Davies had his hands out on the table in front of him, knobby fingers extended and fingertips together, and was looking at them. He didn’t answer.

“It’s like those damn, thievin’ railroads,” Winder said, staring around at all three of us to dare us to disagree. “They got the law with them; they’re a legal business, they are. They killed off men, didn’t they? You damn shootin’ they did; one for every tie their son-of-a-bitchin’ rails is laid on. And they robbed men of honest to God men’s jobs from Saint Looey to Frisco, didn’t they? And for what? For a lot of plush-bottomed, soft-handed bastards, who couldn’t even drive their own wagons, to ride across the country and
steal everything they could lay their hands on in Californy the same way they been doin’ in the East for a hundred years. That’s what for. And they got the law with them, ain’t they? Well, it’s men like us shoulda taken the law in their own hands right then. By God, I hate the stink of an Injun, but an Injun smells sweet comparin’ to a railroad man. If we’d wanted to keep this country for decent people, we’da helped the Injuns bust up the railroad, yes, by God, we woulda. And that’s the same law you’re tryin’ to hold us up for, ain’t it—the kind of law that’ll give a murderer plenty of time to get away and cover up, and then help him find his excuses by the book. You and your posses and waitin’. I say get goin’ before we’re cooled off, and the lily liver that’s in half these new dudes gets time to pisen ’em again, so we gotta just set back and listen to Judge Tyler spout his law and order crap. Jesus, it makes me sick.”

He spit aside on the floor, and then glared at Davies.

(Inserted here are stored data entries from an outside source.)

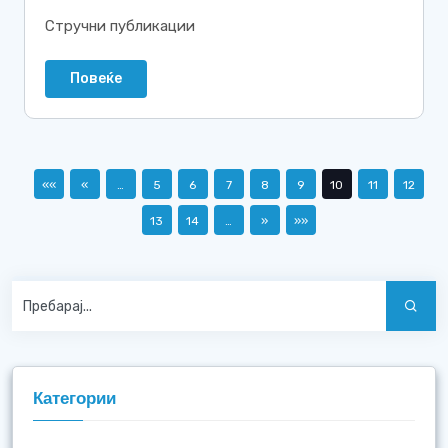
Стручни публикации
Повеќе
««
«
…
5
6
7
8
9
10
11
12
13
14
…
»
»»
Категории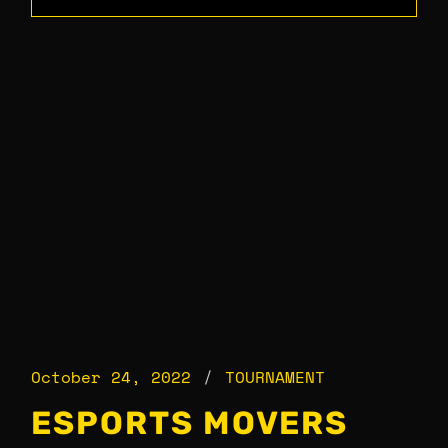
October 24, 2022
TOURNAMENT
ESPORTS MOVERS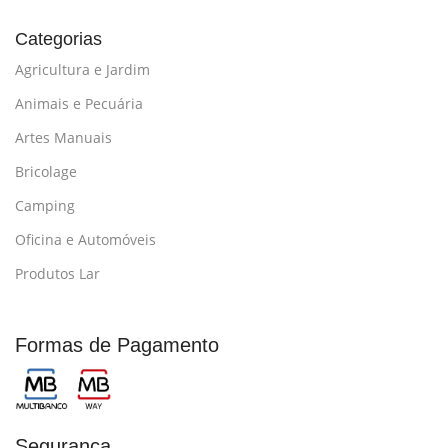
Categorias
Agricultura e Jardim
Animais e Pecuária
Artes Manuais
Bricolage
Camping
Oficina e Automóveis
Produtos Lar
Formas de Pagamento
Segurança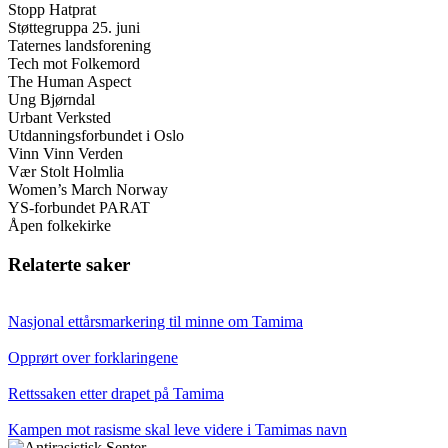
Stopp Hatprat
Støttegruppa 25. juni
Taternes landsforening
Tech mot Folkemord
The Human Aspect
Ung Bjørndal
Urbant Verksted
Utdanningsforbundet i Oslo
Vinn Vinn Verden
Vær Stolt Holmlia
Women’s March Norway
YS-forbundet PARAT
Åpen folkekirke
Relaterte saker
Nasjonal ettårsmarkering til minne om Tamima
Opprørt over forklaringene
Rettssaken etter drapet på Tamima
Kampen mot rasisme skal leve videre i Tamimas navn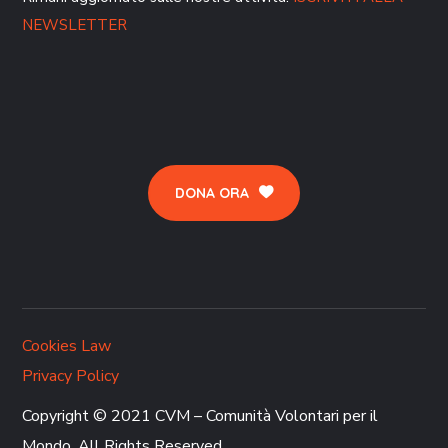
NEWSLETTER
DONA ORA
Cookies Law
Privacy Policy
Copyright © 2021 CVM – Comunità Volontari per il
Mondo. All Rights Reserved.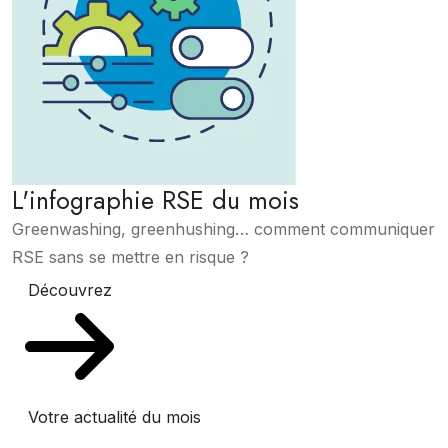
L'infographie RSE du mois
Greenwashing, greenhushing… comment communiquer
RSE sans se mettre en risque ?
Découvrez
Votre actualité du mois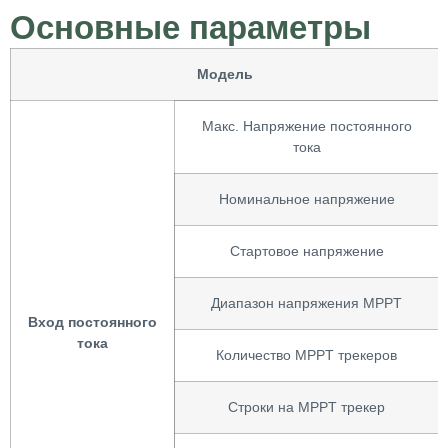
Основные параметры
Модель
Макс. Напряжение постоянного
тока
Номинальное напряжение
Стартовое напряжение
Диапазон напряжения MPPT
Вход постоянного
тока
Количество MPPT трекеров
Строки на MPPT трекер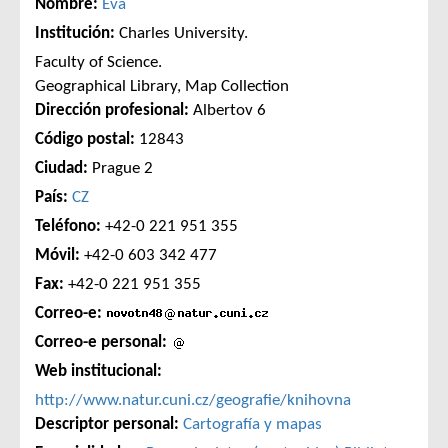
Nombre:
Eva
Institución:
Charles University.
Faculty of Science.
Geographical Library, Map Collection
Dirección profesional:
Albertov 6
Código postal:
12843
Ciudad:
Prague 2
País:
CZ
Teléfono:
+42-0 221 951 355
Móvil:
+42-0 603 342 477
Fax:
+42-0 221 951 355
Correo-e:
Correo-e personal:
Web institucional:
http://www.natur.cuni.cz/geografie/knihovna
Descriptor personal:
Cartografía y mapas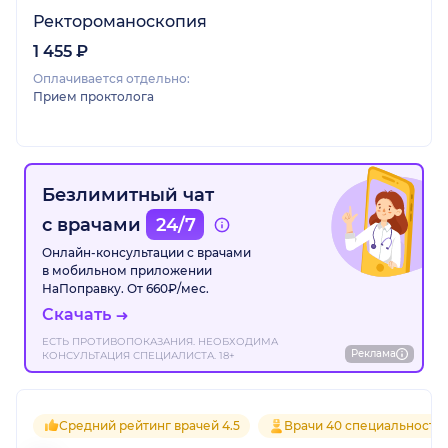
Ректороманоскопия
1 455 ₽
Оплачивается отдельно:
Прием проктолога
Безлимитный чат
с врачами
24/7
Онлайн-консультации с врачами
в мобильном приложении
НаПоправку. От 660₽/мес.
Скачать
ЕСТЬ ПРОТИВОПОКАЗАНИЯ. НЕОБХОДИМА
Реклама
КОНСУЛЬТАЦИЯ СПЕЦИАЛИСТА. 18+
Средний рейтинг врачей 4.5
Врачи 40 специальносте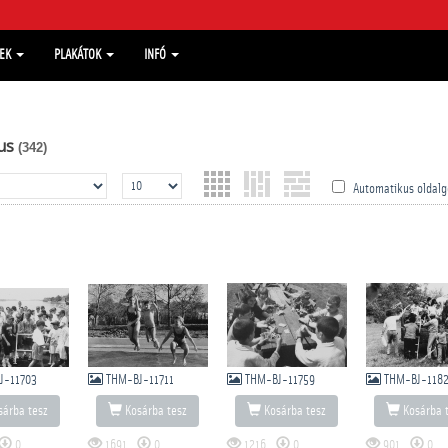
MEK
PLAKÁTOK
INFÓ
us
(342)
Automatikus oldalg
J-11703
THM-BJ-11711
THM-BJ-11759
THM-BJ-1182
árba tesz
Kosárba tesz
Kosárba tesz
Kosárba 
0
1691
0
1216
0
901
0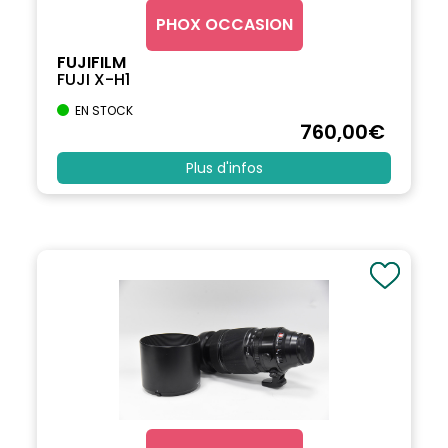
PHOX OCCASION
FUJIFILM
FUJI X-H1
EN STOCK
760
,00
€
Plus d'infos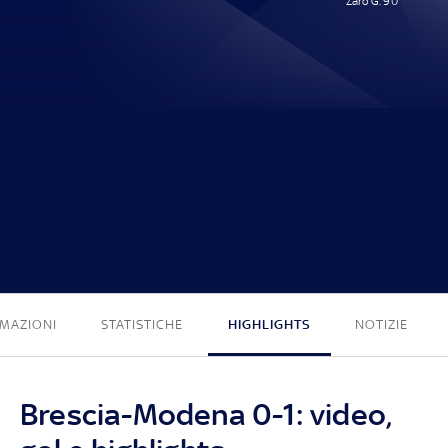
Zaro G. 90'
0 - 1
MAZIONI
STATISTICHE
HIGHLIGHTS
NOTIZIE
Brescia-Modena 0-1: video,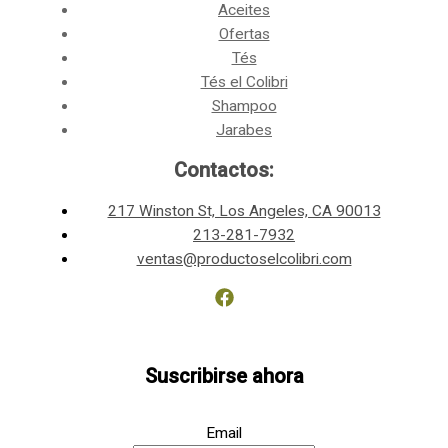
Aceites
Ofertas
Tés
Tés el Colibri
Shampoo
Jarabes
Contactos:
217 Winston St, Los Angeles, CA 90013
213-281-7932
ventas@productoselcolibri.com
Suscribirse ahora
Email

That hatred of the railroad was Winder’s only original notion, and when he got mad that always came in some way. Everything else was what he’d heard somebody, or most everybody, say, only he always got angry enough to make it sound like a conviction. His trouble was that he was a one-love man, and stagecoaching was his one love. Guard and driver, he’d been in it from the start with Wells Fargo on the Santa Fe, but it had such a short life he’d outlasted it, and by now, 1885, Lincoln dead and Grant out, the railroads had everything but these little sidelines, like Winder’s. The driving was still tough enough, but the pay was poor as a puncher’s and the driver was no hero any more. Winder took it personally.

Davies knew how he was, and let him cool. Then he said, without looking up, “Legal action’s not always just, that’s true.”

“You’re damn shootin’ it ain’t.”

“What would you say real justice was, Bill?”

Winder got cautious. “Whadya mean?” he asked.

“I mean, if you had to say what justice was, how would you put it?”

That wouldn’t have been easy for anyone. It made Winder wild. He couldn’t stand getting reined down logical.

“It sure as hell ain’t lettin’ things go till any sneakin’ cattle thief can shoot a man down and only get a laugh out of it. It ain’t that, anyway,” he defended.

“No, it certainly isn’t that,” Davies agreed.

“It’s seein’ that everybody gets what’s comin’ to him, that’s what it is,” Winder said.

Davies thought that over. “Yes,” he said, “that’s about it.”

“You’re damn shootin’ it is.”

“But according to whom?” Davies asked him.

“Whadya mean, ‘according to whom’?” Winder wanted to know, saying “whom” like it tasted bad.